When done well, cottage gardens seamlessly blend colors, textures , forms and even fragrance. If you are not one to follow rules, cottage style may be your default. There's no concern for spacing, no worry about planting in odd numbers, no graduations in height. A cottage garden's greatest appeal is that it seems to lack any conscious design. But even a cottage garden needs to be controlled.

Discover some key plants for a cottage-style look. The cottage garden is a much-loved planting style — a pretty, romantic jumble of bulbs, annuals, perennials and flowering shrubs and climbers. In contrast to a more carefully manicured herbaceous border, a cottage garden is an informal affair — a mix of closely but informally planted brightly coloured flowers. Cottage gardens are made up of a mix of colours, as opposed to a strict colour scheme. They are also likely to make use of self-seeders such as foxgloves and aquilegias , which pop up spontaneously around the garden or in cracks in paving, adding to the informal look. Discover plants that self-seed. Traditionally, cottage gardens had an emphasis on practicality, mixing livestock, vegetables and fruit as well as flowers, which were mostly grown for their medicinal or edible properties.

It boasts classic features such as a vegetable patch, an old apple tree, a potting shed and a pond where the white cat sat. Gordon judges at horticultural shows from Hampton Court Palace to Tatton,and has made her name creating small traditional gardens. Cottage gardens evolve over time and with randomness. What is an English cottage garden? But somehow the scale and proportion is right. Overall, a sense of homely privacy, warmth and tranquility in a higgledy-piggledy haven. Cottage gardens have always fulfilled a need and they always will.

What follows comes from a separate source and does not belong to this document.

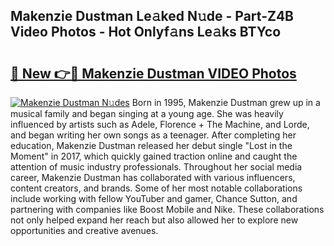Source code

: ## Makenzie Dustman Le𝚊ked N𝚞de - Part-Z4B Video Photos - Hot Onlyf𝚊ns Le𝚊ks BTYco

# <h2><a href="http://ac12635.deff.icu/?id=Makenzie+Dustman">🔗 New 👉🔴 Makenzie Dustman VIDEO Photos</a></h2>

[![Makenzie Dustman N𝚞des](https://i.imgur.com/rIISA9y.gif)](http://ac12635.deff.icu/?id=Makenzie+Dustman)
Born in 1995, Makenzie Dustman grew up in a musical family and began singing at a young age. She was heavily influenced by artists such as Adele, Florence + The Machine, and Lorde, and began writing her own songs as a teenager. After completing her education, Makenzie Dustman released her debut single "Lost in the Moment" in 2017, which quickly gained traction online and caught the attention of music industry professionals. Throughout her social media career, Makenzie Dustman has collaborated with various influencers, content creators, and brands. Some of her most notable collaborations include working with fellow YouTuber and gamer, Chance Sutton, and partnering with companies like Boost Mobile and Nike. These collaborations not only helped expand her reach but also allowed her to explore new opportunities and creative avenues.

Other cottage garden plants to try

The best cottage gardens look like they planted themselves. But the design principles they follow are simple. The English invented the cottage garden, probably in the s when even the humblest plots of land were pressed into service to produce food for families. Every inch of earth counted—with herbs, fruit trees, and flowers which attracted bees to pollinate crops jammed close together. Aside from being practical, the effect was charming.

3 thoughts on “The Cottage Garden by Christopher Lloyd

  1. There's no concern for spacing, no worry about planting in odd numbers, no graduations in height. A cottage garden's greatest appeal is that it.